Kuamati patung putih pualam dengan balutan jubah biru yang sedang tersenyum. Tersenyum? Benarkah itu senyuman? Aku melihat sekali lagi, kali ini dengan tatapan yang begitu lekat. Tuhan, sungguh Sang Bunda tersenyum, hatiku merasakan ada sesuatu yang hangat mengalir di dadaku. Aku hampir saja terlena dengan kehangatan yang terus menjalar masuk ke dalam sumsum tulang-tulangku. Aku merasakan damai kasihNya? Yang jelas aku merasa bahagia, setidaknya aku merasa misiku untuk ziarah ke rumah Tuhan ini mempunyai makna.

Tidak! Tidak! Ini bukan hangat! Ini panas! Bahkan sangat panas!
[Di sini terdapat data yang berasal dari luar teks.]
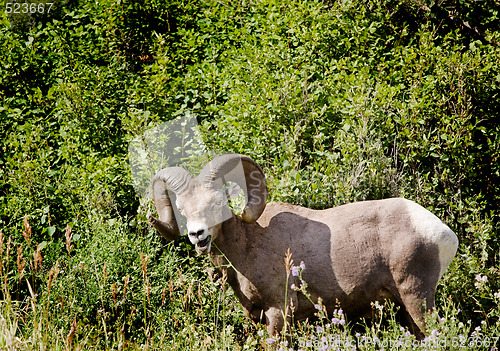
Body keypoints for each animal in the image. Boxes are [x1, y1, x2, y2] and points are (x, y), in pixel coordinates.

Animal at [147, 153, 458, 338]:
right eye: (183, 210)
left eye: (216, 204)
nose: (197, 235)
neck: (249, 247)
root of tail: (443, 233)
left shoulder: (278, 311)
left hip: (416, 297)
Aku merasakan bahwa tubuhku melekat dalam kedinginan pualam patung Bunda Maria, namun pada saat itu juga aku merasakan di dalam tubuhku ada panas yang luar biasa membakarku! Aku kepanasan sampai rasanya tubuhku meleleh – menempel mengotori patung itu. Aku berontak dan berteriak-teriak histeris. Rasanya sungguh sangat tidak adil! Bagaimana Dia menghukumku? Padahal aku ke sini untuk mencariNya.
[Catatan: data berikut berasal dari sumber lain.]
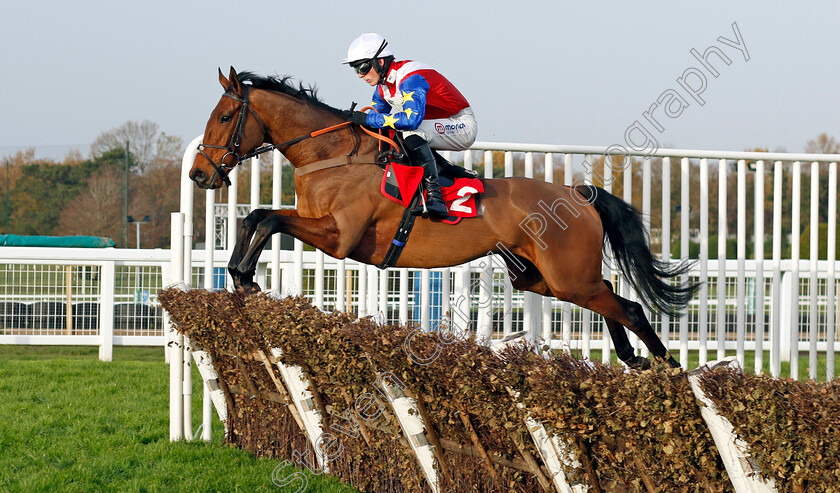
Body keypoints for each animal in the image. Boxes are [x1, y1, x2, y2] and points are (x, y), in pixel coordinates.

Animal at [189, 65, 696, 368]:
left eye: (225, 116)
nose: (198, 174)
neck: (331, 155)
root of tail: (578, 193)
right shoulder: (316, 223)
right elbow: (257, 215)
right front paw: (238, 273)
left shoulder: (339, 238)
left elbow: (268, 220)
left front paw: (245, 277)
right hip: (541, 277)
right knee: (611, 295)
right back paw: (633, 358)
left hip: (567, 276)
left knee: (629, 306)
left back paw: (667, 366)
Panas ini sungguh menyiksa, mataku sampai tidak bisa terbuka lagi. Kemudian dalam gelap aku melihat dosa-dosaku diputar kembali. Seperti bioskop saja, ah bukan! Seperti teater IMAX yang 3 Dimensi? Bukan juga! Lebih mirip dengan wahana baru di Ancol. Sinema 4 dimensi. Karena aku merasakan betapa dekatnya aku terlibat di dalamnya. Dosa-dosaku ditampakkan dengan gamblangnya. Adegan mencopet tas seorang ibu, memukuli pengamen kecil karena pulang tanpa hasil, menzinahi seorang gadis belia yang aku bius dengan kecubung, menghirup bubuk-bubuk putih bersama teman-teman yang tertawa terbahak-bahak, dan yang lebih menyakitkan adalah istriku yang marah-marah aku tempeleng hingga pingsan. Bahkan nyaris kubacok anakku sendiri karena ikut-ikutan mencoba melerai pertengkaran aku dan istriku.
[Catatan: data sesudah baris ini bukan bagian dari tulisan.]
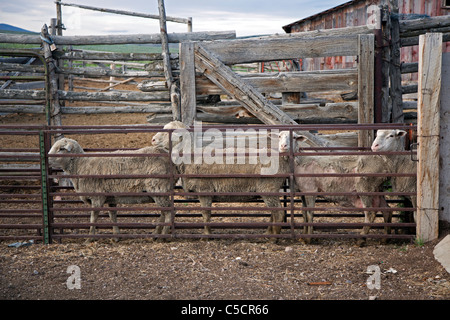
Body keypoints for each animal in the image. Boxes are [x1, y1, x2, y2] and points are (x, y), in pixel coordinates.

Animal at [153, 121, 290, 236]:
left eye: (170, 131)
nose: (153, 139)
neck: (190, 156)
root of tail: (282, 159)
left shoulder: (204, 189)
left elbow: (206, 214)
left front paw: (207, 235)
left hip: (268, 187)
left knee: (278, 213)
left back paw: (274, 237)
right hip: (271, 189)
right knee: (274, 212)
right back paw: (268, 233)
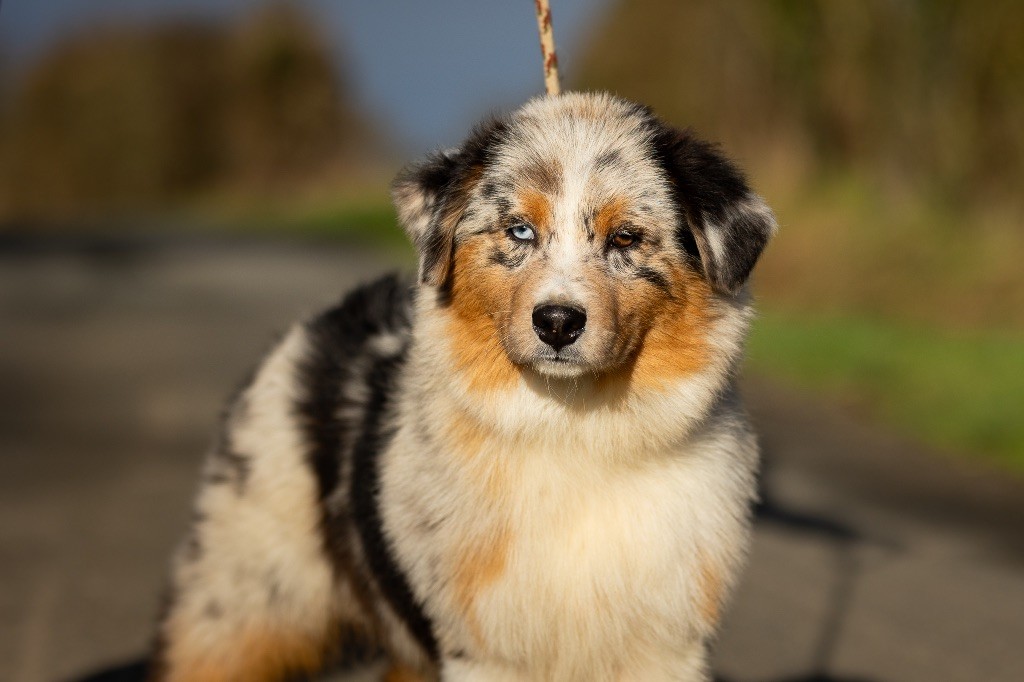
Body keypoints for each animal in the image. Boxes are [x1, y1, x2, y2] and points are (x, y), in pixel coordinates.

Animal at [149, 91, 774, 679]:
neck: (573, 427)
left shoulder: (665, 644)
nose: (557, 322)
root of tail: (335, 310)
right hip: (245, 601)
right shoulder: (485, 647)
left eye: (625, 238)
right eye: (519, 230)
Aku pusing kepala. Aku sudah lama hendak bertaubat dengan kehidupanku sebagai preman, tapi malah selalu saja aku kena masalah yang berhubungan dengan uang. Padahal aku sudah sakit-sakitan, tidak bisa lagi aku berobat, tidak bisa lagi aku berdagang, bahkan untuk mengemispun aku tidak bisa menengadahkan tangan. Aku tenggelam dalam labirin seuntai kata frustasi.

Tadi malam, dengan niat yang membara, aku memutuskan untuk pulang. Menghilangkan semua beban. Pikirku, lebih baik istri dan anakku tidak lagi menanggung seorang yang tua dan berpenyakitan. Biarlah mereka bisa hidup tenang tanpa aku dan masalahku. Aku hanyalah beban sekarang ini untuk mereka, bukan lagi tulang punggung keluarga. Menjelang pagi kusayat nadiku menggunakan parang.

Pagi tadi, aku ingat Tuhan. Aku sangat ingin menjenguk rumahNya. Karena itulah aku ke sini untuk berziarah. Melihat rumah Tuhan yang dulu biasanya aku pandangi dari Stasiun Gambir, waktu aku masih dihargai di situ. Hanya Gereja Santa Maria Diangkat Ke Surga lah yang aku tahu dari dulu sebagai tempat dimana Tuhan berada. Yang pasti, sudah terlalu lama aku merindu.